Material provided section start

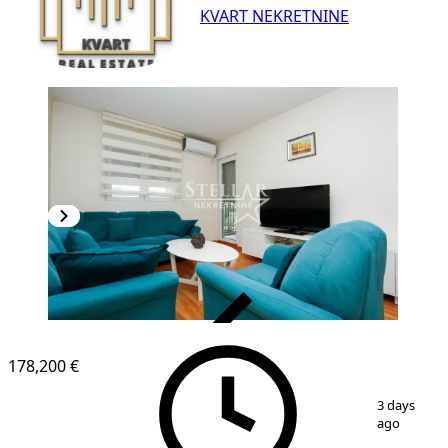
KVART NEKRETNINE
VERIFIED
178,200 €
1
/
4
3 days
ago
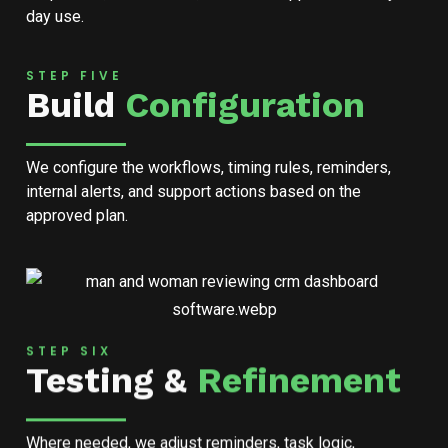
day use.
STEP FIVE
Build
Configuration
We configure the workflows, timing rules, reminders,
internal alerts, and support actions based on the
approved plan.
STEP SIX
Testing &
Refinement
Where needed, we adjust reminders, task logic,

Material provided section end

**Work required**
Retype the text of every entry above, line for line, and leave the pictures out of your answer.

**Answer space**
KVART NEKRETNINE
VERIFIED
178,200 €
1
/
4
3 days
ago
day use.
STEP FIVE
Build
Configuration
We configure the workflows, timing rules, reminders,
internal alerts, and support actions based on the
approved plan.
STEP SIX
Testing &
Refinement
Where needed, we adjust reminders, task logic,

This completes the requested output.